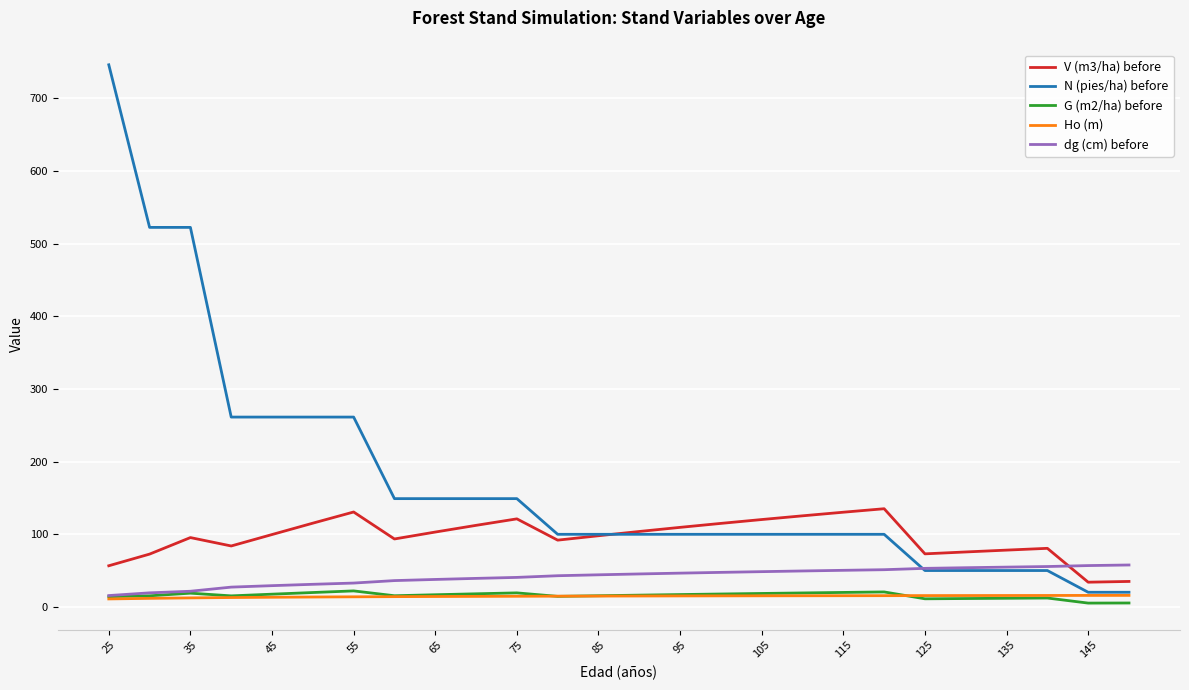

Which series has the largest total across all categories?

N (pies/ha) before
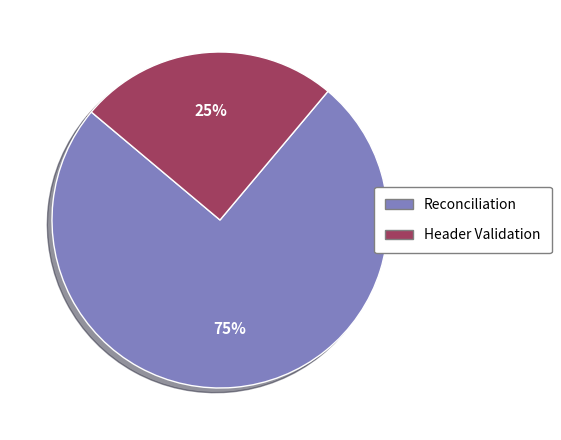

Is Header Validation the majority of the pie?

No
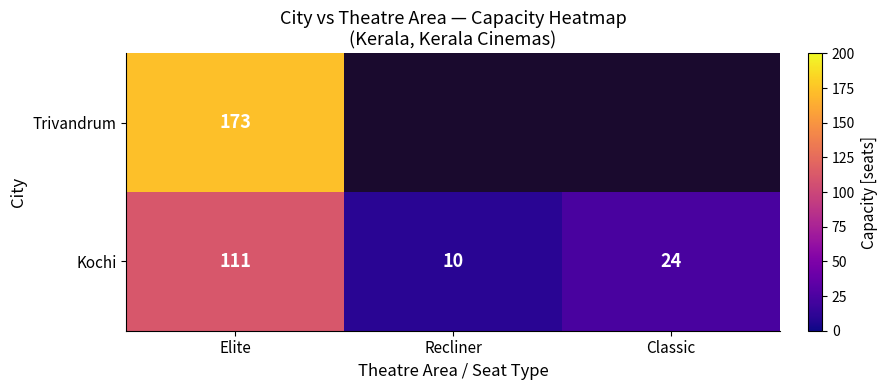

At which category is the sum across all series the highest?

Elite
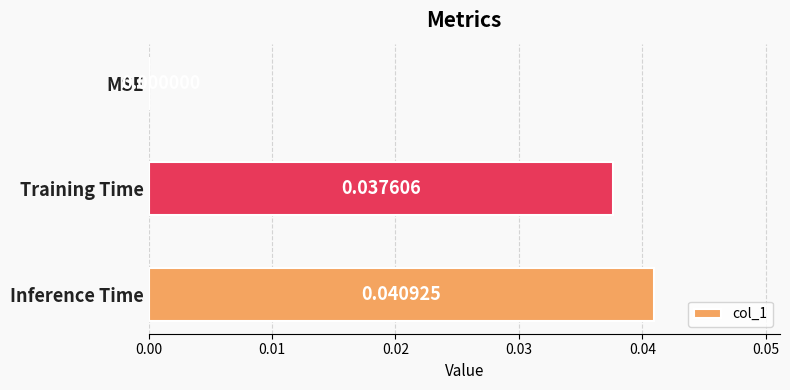

Between MSE and Training Time, which is larger?

Training Time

···

Report every line in the data above that contains the word "across".

Which series has the largest total across all categories?
At which category is the sum across all series the highest?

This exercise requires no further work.